> **DIRECTIONS FOR THIS TASK**: Present the records below as a Markdown table with the columns "Row" and "Entry," one numbered row per line, skipping blank lines. Leave the pictures out.

(Stored items from a collection)

+ + + + +

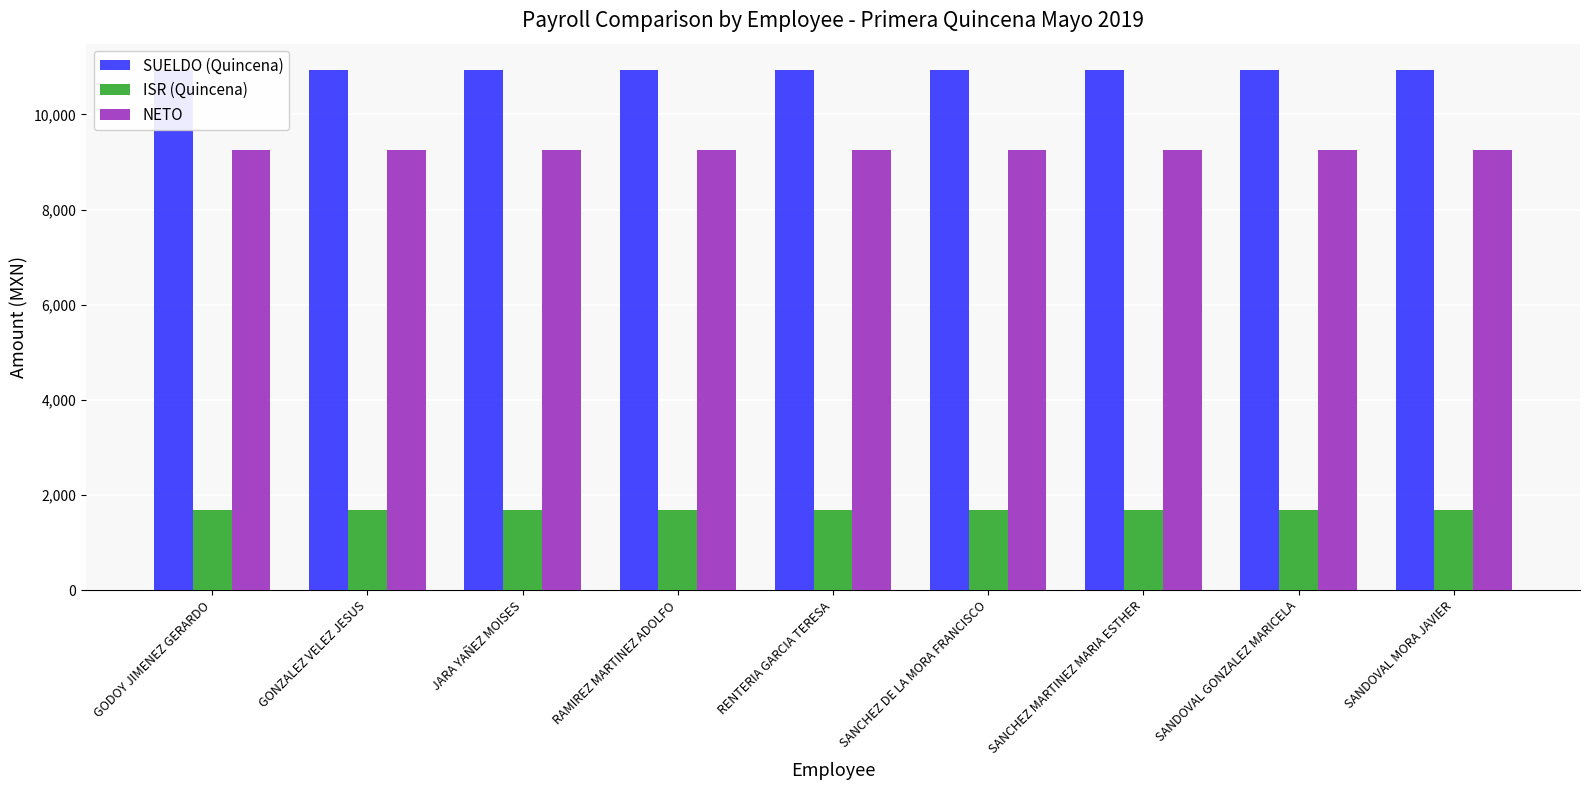

What is the greatest value displayed?

10940.1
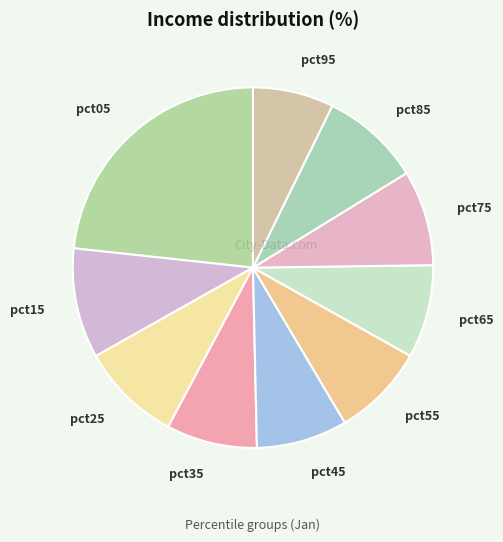

Do pct85 and pct25 together represent more than half of the pie?

No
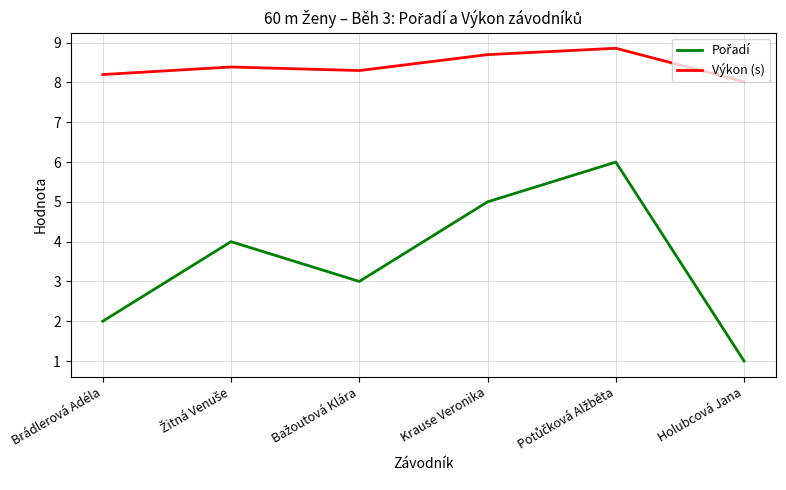

What is the approximate value of Výkon (s) at Holubcová Jana?

8.0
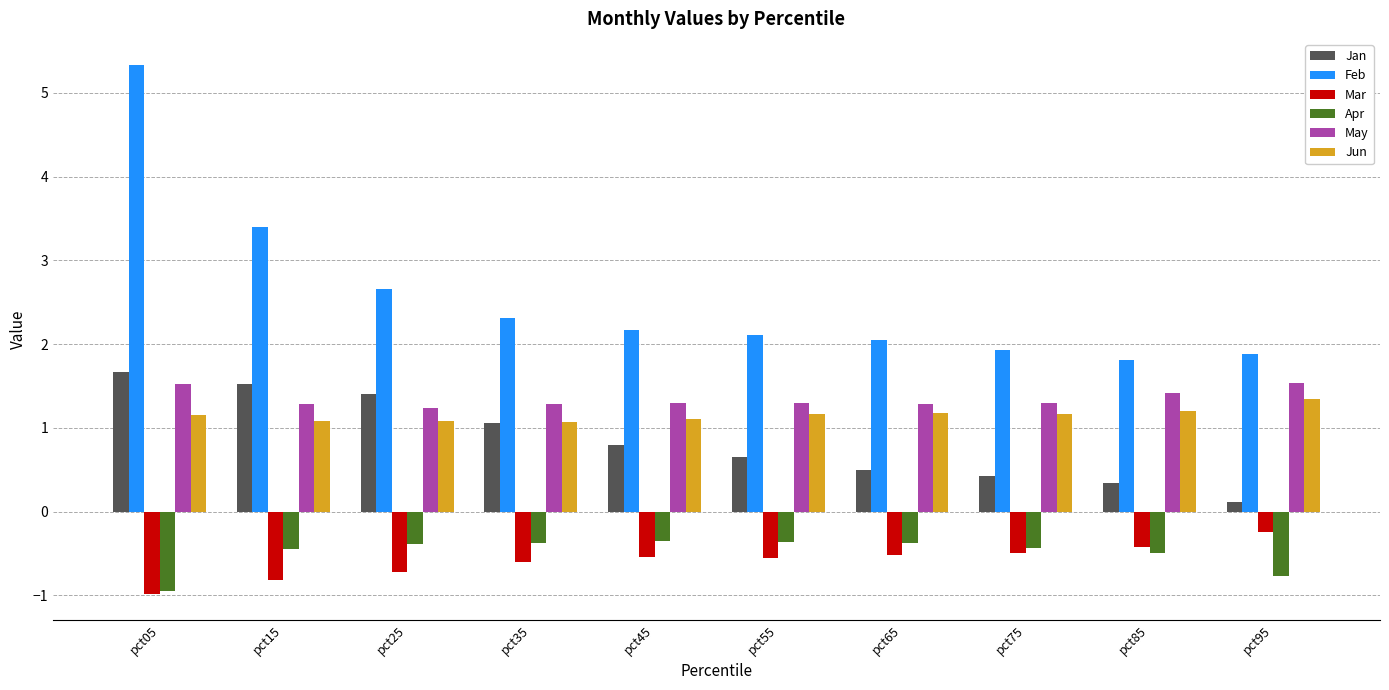

Rank the series at pct85 from highest to lowest value.

Feb, May, Jun, Jan, Mar, Apr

+ + + + +

> **ANSWER AREA**:
| Row | Entry |
|---|---|
| 1 | What is the greatest value displayed? |
| 2 | 10940.1 |
| 3 | Do pct85 and pct25 together represent more than half of the pie? |
| 4 | No |
| 5 | What is the approximate value of Výkon (s) at Holubcová Jana? |
| 6 | 8.0 |
| 7 | Rank the series at pct85 from highest to lowest value. |
| 8 | Feb, May, Jun, Jan, Mar, Apr |